> _Task description_
Retype the data starting at the line that contains "Freudenwirbel" and ending at the last line of the data, both included, and leave the pictures out.

[[ Material provided open ]]

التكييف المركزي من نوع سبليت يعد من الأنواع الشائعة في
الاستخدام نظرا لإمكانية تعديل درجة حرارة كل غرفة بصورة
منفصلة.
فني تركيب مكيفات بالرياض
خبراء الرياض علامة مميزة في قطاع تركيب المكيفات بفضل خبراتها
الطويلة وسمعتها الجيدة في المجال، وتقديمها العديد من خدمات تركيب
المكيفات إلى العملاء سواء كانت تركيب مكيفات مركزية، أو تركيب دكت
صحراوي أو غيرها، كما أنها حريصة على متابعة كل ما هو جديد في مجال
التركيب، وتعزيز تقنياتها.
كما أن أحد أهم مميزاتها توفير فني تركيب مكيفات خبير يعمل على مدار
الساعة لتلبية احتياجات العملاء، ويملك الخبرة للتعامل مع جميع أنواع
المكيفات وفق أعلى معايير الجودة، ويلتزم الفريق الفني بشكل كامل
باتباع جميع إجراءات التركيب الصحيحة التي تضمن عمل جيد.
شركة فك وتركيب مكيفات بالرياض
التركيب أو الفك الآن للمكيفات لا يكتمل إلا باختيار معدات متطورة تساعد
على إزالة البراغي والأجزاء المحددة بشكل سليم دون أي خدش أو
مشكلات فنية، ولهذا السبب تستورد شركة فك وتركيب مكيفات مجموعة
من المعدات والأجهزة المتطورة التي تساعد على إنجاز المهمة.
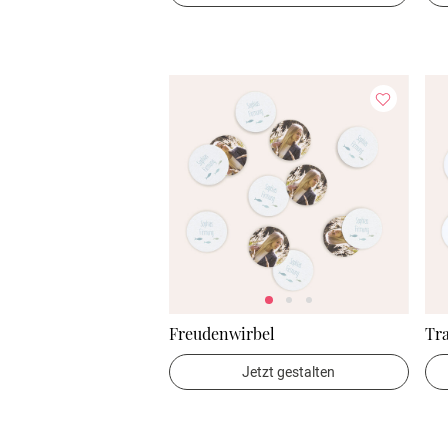
Freudenwirbel
Tr
Jetzt gestalten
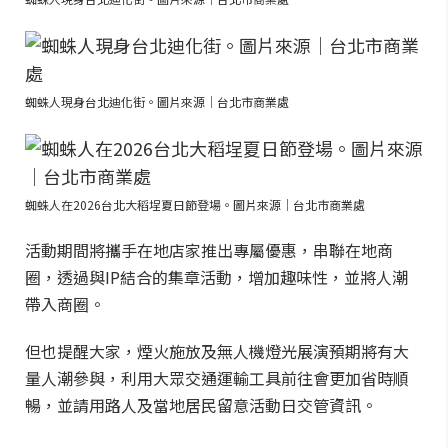
蜘蛛人現身台北迪化街。圖片來源｜台北市商業處
蜘蛛人在2026台北大稻埕夏日節登場。圖片來源｜台北市商業處
活動期間將攜手在地店家推出專屬優惠，串聯在地商
圈，透過與IP結合的集章活動，增加趣味性，並將人潮
帶入商圈。
但也提醒大家，煙火施放及無人機燈光展演預期將有大
量人潮參與，利用大眾交通運輸工具前往會更加省時順
暢，並請用路人及當地居民留意活動日交管資訊。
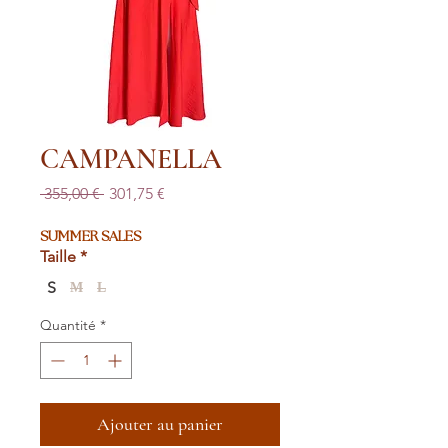
CAMPANELLA
Prix
Prix
 355,00 € 
301,75 €
original
promotionnel
SUMMER SALES
Taille
*
S
M
L
Quantité
*
Ajouter au panier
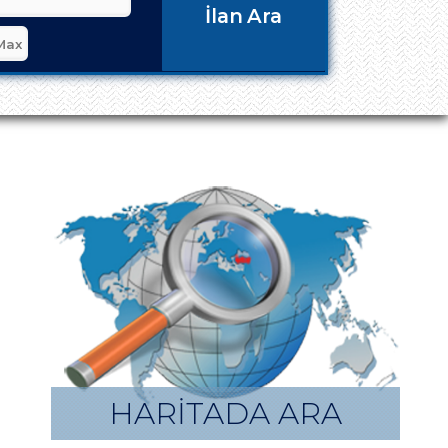
İlan Ara
HARİTADA ARA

[[ Material provided closed ]]

> _Answer_
Freudenwirbel
Tr
Jetzt gestalten
蜘蛛人現身台北迪化街。圖片來源｜台北市商業處
蜘蛛人在2026台北大稻埕夏日節登場。圖片來源｜台北市商業處
活動期間將攜手在地店家推出專屬優惠，串聯在地商
圈，透過與IP結合的集章活動，增加趣味性，並將人潮
帶入商圈。
但也提醒大家，煙火施放及無人機燈光展演預期將有大
量人潮參與，利用大眾交通運輸工具前往會更加省時順
暢，並請用路人及當地居民留意活動日交管資訊。
CAMPANELLA
Prix
Prix
 355,00 € 
301,75 €
original
promotionnel
SUMMER SALES
Taille
*
S
M
L
Quantité
*
Ajouter au panier
İlan Ara
HARİTADA ARA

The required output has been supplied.